[TASK]:
Write out each line from the data below that includes the word "підлоги".

___ EXCERPTED RECORDS

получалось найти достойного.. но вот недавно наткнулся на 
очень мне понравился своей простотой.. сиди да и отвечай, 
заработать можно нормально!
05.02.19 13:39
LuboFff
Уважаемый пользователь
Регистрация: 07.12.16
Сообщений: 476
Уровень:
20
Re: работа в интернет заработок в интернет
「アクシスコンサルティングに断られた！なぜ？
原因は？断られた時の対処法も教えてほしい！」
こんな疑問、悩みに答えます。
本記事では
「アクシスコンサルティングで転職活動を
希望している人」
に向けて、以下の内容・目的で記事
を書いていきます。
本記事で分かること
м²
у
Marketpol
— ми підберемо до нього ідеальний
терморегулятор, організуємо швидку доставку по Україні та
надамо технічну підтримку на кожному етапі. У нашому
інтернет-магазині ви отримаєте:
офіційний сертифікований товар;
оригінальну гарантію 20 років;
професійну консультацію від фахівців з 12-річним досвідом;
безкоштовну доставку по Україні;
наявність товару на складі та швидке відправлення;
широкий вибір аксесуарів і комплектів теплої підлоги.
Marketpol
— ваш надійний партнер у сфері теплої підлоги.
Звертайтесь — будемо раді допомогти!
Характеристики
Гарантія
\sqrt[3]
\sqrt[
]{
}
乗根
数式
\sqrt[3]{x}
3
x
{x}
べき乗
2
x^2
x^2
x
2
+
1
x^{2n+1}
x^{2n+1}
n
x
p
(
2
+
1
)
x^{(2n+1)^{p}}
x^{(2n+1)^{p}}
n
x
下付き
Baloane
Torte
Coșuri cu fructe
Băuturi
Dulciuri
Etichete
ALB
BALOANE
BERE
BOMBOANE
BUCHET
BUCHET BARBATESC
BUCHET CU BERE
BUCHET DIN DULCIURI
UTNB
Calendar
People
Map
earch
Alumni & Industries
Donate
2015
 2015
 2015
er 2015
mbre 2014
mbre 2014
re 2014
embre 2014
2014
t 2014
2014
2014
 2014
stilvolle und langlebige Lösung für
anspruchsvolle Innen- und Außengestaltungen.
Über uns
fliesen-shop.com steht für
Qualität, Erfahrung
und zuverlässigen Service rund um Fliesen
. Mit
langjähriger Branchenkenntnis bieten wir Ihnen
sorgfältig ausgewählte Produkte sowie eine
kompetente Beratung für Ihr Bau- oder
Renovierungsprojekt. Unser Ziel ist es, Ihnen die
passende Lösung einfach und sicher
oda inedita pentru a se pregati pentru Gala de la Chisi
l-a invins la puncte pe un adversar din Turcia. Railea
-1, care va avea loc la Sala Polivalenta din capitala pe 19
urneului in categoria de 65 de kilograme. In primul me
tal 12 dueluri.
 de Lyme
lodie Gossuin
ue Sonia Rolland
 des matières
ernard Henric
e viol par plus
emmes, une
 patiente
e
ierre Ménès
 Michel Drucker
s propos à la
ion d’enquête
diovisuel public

______

[TASK ANSWER]:
широкий вибір аксесуарів і комплектів теплої підлоги.
— ваш надійний партнер у сфері теплої підлоги.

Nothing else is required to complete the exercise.